__EXERCISE DIRECTIONS__. Render the entries below as a two-column Markdown table headed Row and Line, putting each nonblank line in its own numbered row. Leave the pictures out.

__MATERIAL FOR THE TASK__.
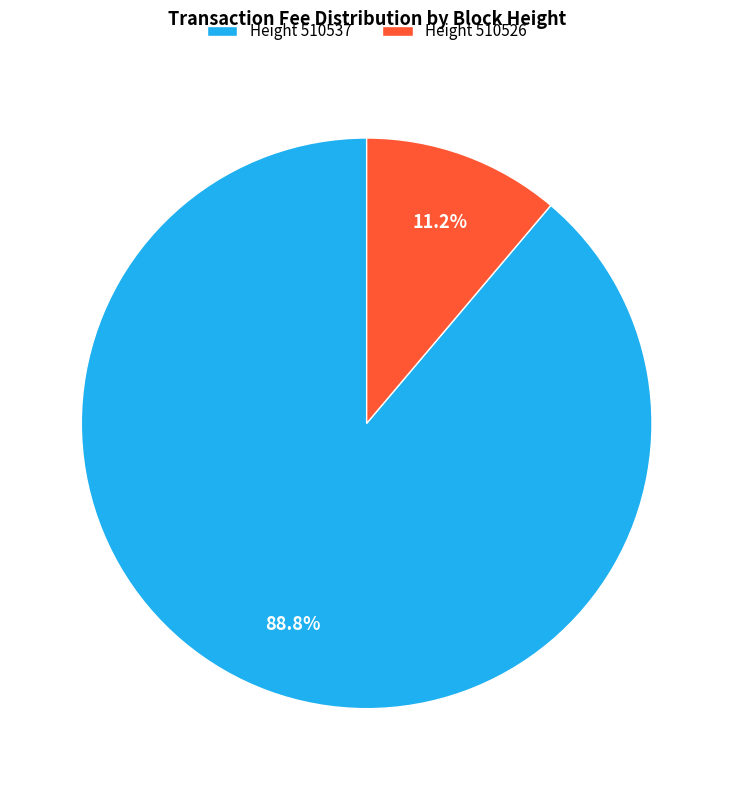

Which has a higher value, Height 510526 or Height 510537?

Height 510537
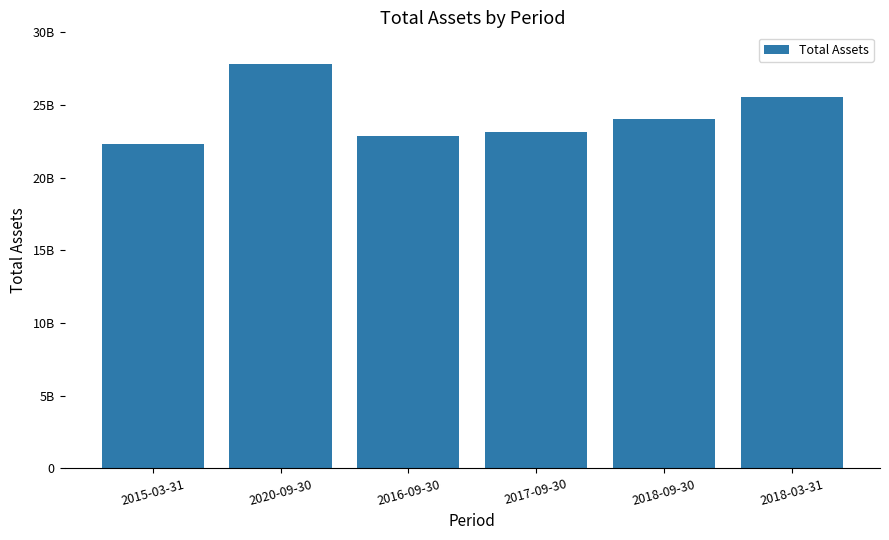

Does the chart contain any negative values?

No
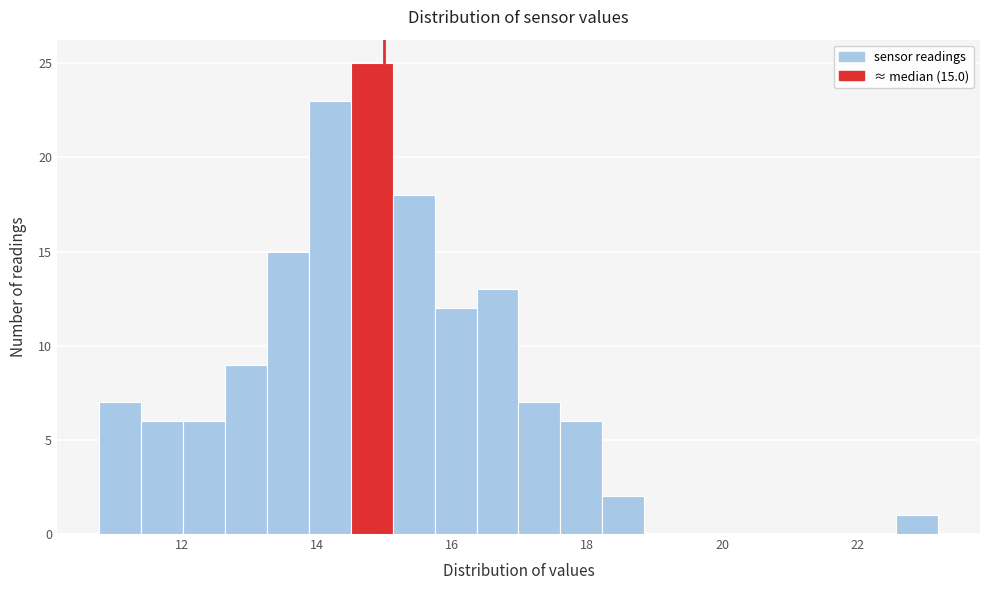

Around what value on the x-axis is the tallest bar? Give the approximate position of its centre, as read against the axis.

14.8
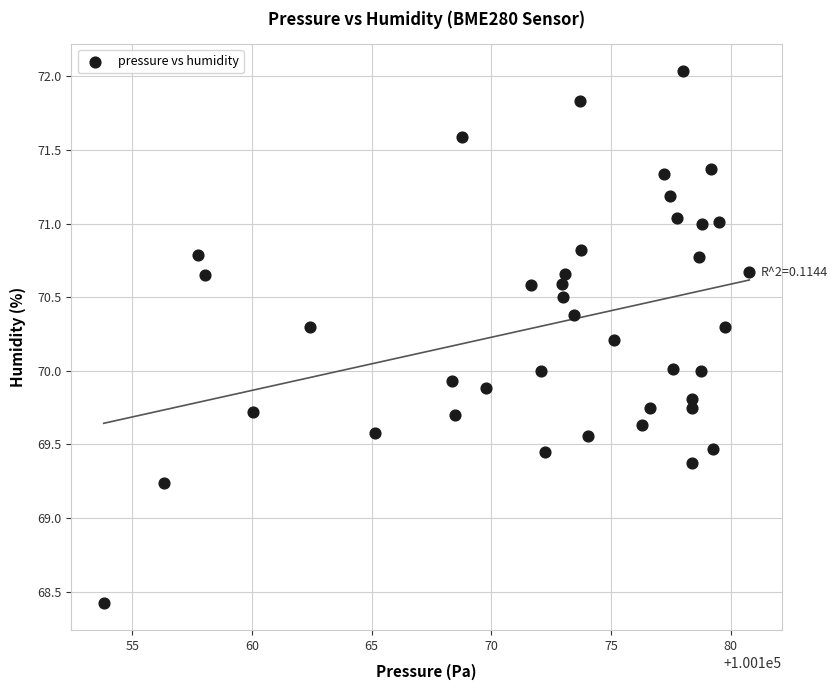

What is the range of Y values (max minus min)?

3.6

__RESULT FOR THIS TASK__.
| Row | Line |
|---|---|
| 1 | Which has a higher value, Height 510526 or Height 510537? |
| 2 | Height 510537 |
| 3 | Does the chart contain any negative values? |
| 4 | No |
| 5 | Around what value on the x-axis is the tallest bar? Give the approximate position of its centre, as read against the axis. |
| 6 | 14.8 |
| 7 | What is the range of Y values (max minus min)? |
| 8 | 3.6 |